(Task details):
Tally every line below where "hàng" appears, then report the total alone.

===============

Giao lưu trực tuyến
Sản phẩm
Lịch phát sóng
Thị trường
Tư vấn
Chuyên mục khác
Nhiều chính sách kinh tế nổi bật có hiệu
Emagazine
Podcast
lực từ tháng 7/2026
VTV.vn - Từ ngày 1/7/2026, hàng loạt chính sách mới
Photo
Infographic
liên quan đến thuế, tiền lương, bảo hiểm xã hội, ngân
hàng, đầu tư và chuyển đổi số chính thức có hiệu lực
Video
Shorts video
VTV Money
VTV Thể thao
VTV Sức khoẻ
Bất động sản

===============

(The answer):
2